SOURCE EXTRACT.
···

Presumably because stem cells are highly proliferative during development, they can be labeled with BrdU during the neonatal period. Studies in mice clearly demonstrate that LRC are present in both the epidermis and the hair follicle bulge [25]. In the hair follicle, Rizvi and Wong [26] determined that stem cells are located in the outer root sheath and the hair matrix around the dermal papilla [27], which is consistent with data from the current study.

Several possible explanations as to why AAE may stimulate cell proliferation in the follicle region have been proposed. For instance, AAE contains high levels of insulin-like growth factor (IGF)-1 especially in tip part which were reported in our previous study [6]; we isolated the IGF-1 from fresh antler tissue and we purified of protein [28]. IGF-1 is a low molecular weight protein of roughly 7 kDa that may stimulate hair growth, as it is critically involved in regulating cellular proliferation and migration during the development and growth cycles of hair follicles [29]. Suttie et al. [30] showed that plasma levels of IGF-I, but not IGF-II, were significantly elevated during velvet antler growth in red deer. Furthermore, velvet antler growth rate has been strongly correlated with increasing levels of IGF-I in plasma. Lastly, IGF-I and II are polypeptide hormones known to stimulate cell proliferation [31], as well as DNA synthesis and matrix production [27].

Vimentin, which is also one of the most abundant proteins in deer antler [3], is recently used to inhibit hair loss through the functions of promoting the proliferation of dermal papilla cells and increasing cell migration and growth factor expression [32].

···

Landmark coordinate records

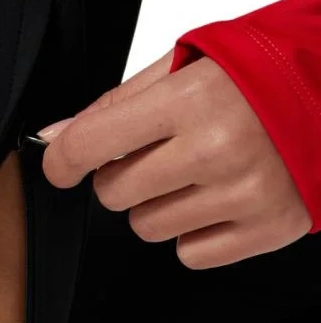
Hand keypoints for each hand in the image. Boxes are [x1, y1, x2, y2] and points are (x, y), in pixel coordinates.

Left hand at [39, 51, 311, 268]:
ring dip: (158, 206)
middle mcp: (218, 149)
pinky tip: (220, 199)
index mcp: (192, 100)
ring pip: (146, 229)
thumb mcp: (187, 69)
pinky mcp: (268, 229)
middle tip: (159, 156)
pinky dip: (195, 232)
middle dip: (122, 178)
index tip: (62, 166)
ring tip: (196, 174)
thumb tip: (54, 139)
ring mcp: (245, 194)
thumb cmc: (258, 78)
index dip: (62, 160)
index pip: (90, 144)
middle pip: (113, 195)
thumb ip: (115, 106)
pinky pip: (188, 254)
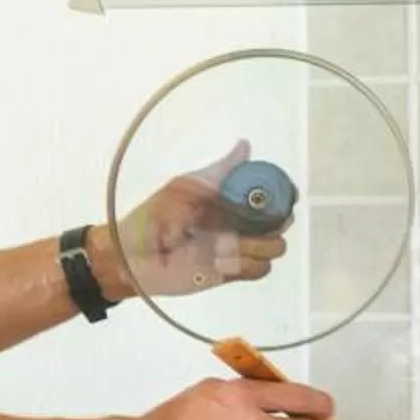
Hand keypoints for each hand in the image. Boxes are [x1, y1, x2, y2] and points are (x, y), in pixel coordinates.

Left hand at [105, 141, 288, 299]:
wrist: (133, 256)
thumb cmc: (154, 216)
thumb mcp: (184, 188)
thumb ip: (219, 172)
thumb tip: (246, 145)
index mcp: (228, 200)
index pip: (269, 196)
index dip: (282, 195)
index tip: (286, 195)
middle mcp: (238, 224)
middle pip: (280, 223)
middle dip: (277, 221)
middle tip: (258, 222)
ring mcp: (236, 249)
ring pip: (274, 247)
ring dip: (261, 244)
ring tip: (231, 243)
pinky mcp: (231, 273)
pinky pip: (259, 270)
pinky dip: (250, 264)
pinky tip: (227, 260)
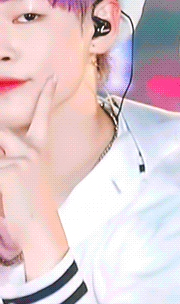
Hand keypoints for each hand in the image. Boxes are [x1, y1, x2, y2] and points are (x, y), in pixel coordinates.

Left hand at [0, 76, 67, 278]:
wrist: (39, 225)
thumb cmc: (31, 201)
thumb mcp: (27, 173)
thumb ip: (15, 154)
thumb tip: (4, 140)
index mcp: (40, 148)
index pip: (43, 115)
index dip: (45, 95)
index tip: (50, 78)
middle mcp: (33, 149)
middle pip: (2, 125)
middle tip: (3, 141)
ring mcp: (21, 158)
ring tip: (8, 173)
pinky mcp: (8, 170)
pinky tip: (5, 186)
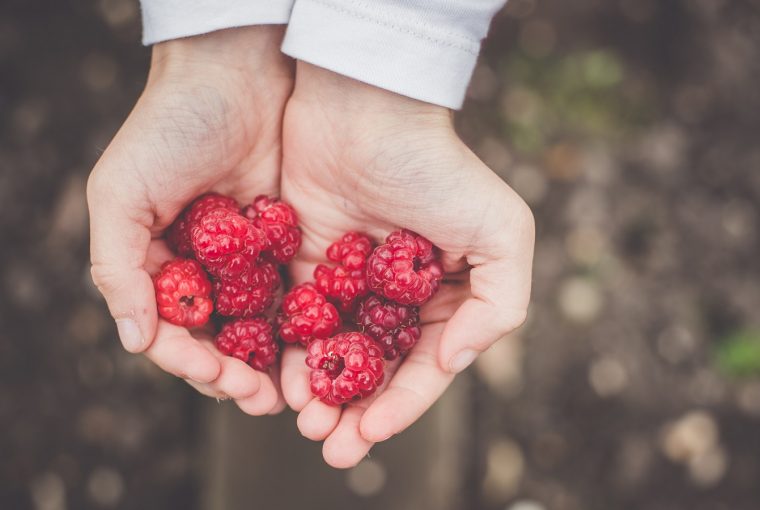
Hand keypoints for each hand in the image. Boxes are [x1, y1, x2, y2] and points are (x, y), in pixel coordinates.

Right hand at [87, 26, 292, 413]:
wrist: (236, 75)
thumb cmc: (168, 128)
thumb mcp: (121, 192)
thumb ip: (118, 267)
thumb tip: (134, 341)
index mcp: (158, 265)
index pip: (171, 331)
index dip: (191, 362)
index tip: (220, 379)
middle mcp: (204, 270)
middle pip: (219, 340)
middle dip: (238, 376)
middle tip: (264, 401)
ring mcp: (248, 261)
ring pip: (261, 326)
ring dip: (275, 363)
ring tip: (296, 392)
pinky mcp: (290, 245)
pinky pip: (298, 294)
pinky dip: (307, 325)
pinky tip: (324, 347)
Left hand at [279, 63, 534, 466]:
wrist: (364, 110)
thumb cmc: (437, 167)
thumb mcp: (503, 232)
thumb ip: (500, 305)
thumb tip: (451, 362)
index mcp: (442, 294)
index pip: (422, 366)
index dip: (401, 406)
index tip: (372, 433)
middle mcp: (394, 296)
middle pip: (373, 371)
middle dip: (355, 414)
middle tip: (332, 448)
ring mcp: (347, 282)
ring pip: (331, 355)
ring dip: (319, 395)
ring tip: (305, 424)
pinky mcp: (303, 265)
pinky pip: (293, 322)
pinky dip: (288, 355)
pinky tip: (280, 381)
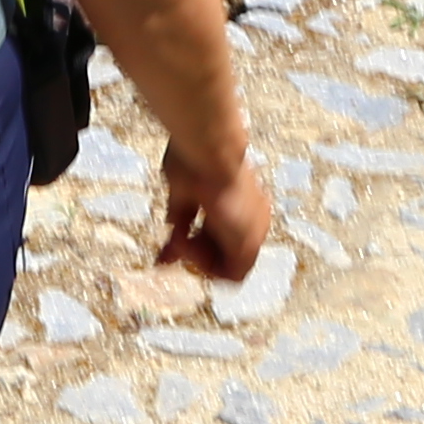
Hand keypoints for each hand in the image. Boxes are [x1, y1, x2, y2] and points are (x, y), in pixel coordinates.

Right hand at [155, 139, 270, 288]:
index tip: (175, 240)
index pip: (218, 234)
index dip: (196, 243)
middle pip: (225, 254)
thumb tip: (169, 239)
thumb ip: (179, 222)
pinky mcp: (250, 243)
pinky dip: (206, 266)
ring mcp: (255, 232)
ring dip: (199, 260)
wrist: (210, 148)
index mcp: (240, 204)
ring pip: (229, 267)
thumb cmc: (194, 157)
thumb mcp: (181, 193)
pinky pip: (232, 274)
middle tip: (176, 243)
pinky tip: (189, 244)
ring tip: (181, 240)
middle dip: (196, 253)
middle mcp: (252, 220)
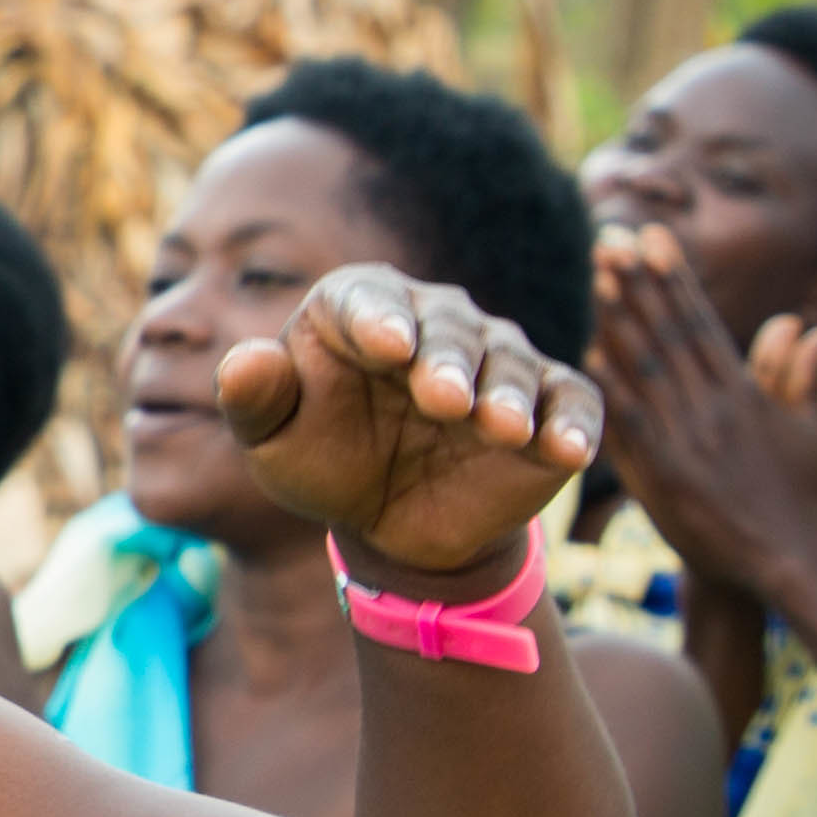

···

Reproduce the text on antler extract and hair follicle cell proliferation word for word, in full.

RESPONSE.
Presumably because stem cells are highly proliferative during development, they can be labeled with BrdU during the neonatal period. Studies in mice clearly demonstrate that LRC are present in both the epidermis and the hair follicle bulge [25]. In the hair follicle, Rizvi and Wong [26] determined that stem cells are located in the outer root sheath and the hair matrix around the dermal papilla [27], which is consistent with data from the current study.

Several possible explanations as to why AAE may stimulate cell proliferation in the follicle region have been proposed. For instance, AAE contains high levels of insulin-like growth factor (IGF)-1 especially in tip part which were reported in our previous study [6]; we isolated the IGF-1 from fresh antler tissue and we purified of protein [28]. IGF-1 is a low molecular weight protein of roughly 7 kDa that may stimulate hair growth, as it is critically involved in regulating cellular proliferation and migration during the development and growth cycles of hair follicles [29]. Suttie et al. [30] showed that plasma levels of IGF-I, but not IGF-II, were significantly elevated during velvet antler growth in red deer. Furthermore, velvet antler growth rate has been strongly correlated with increasing levels of IGF-I in plasma. Lastly, IGF-I and II are polypeptide hormones known to stimulate cell proliferation [31], as well as DNA synthesis and matrix production [27].

Vimentin, which is also one of the most abundant proteins in deer antler [3], is recently used to inhibit hair loss through the functions of promoting the proliferation of dermal papilla cells and increasing cell migration and growth factor expression [32].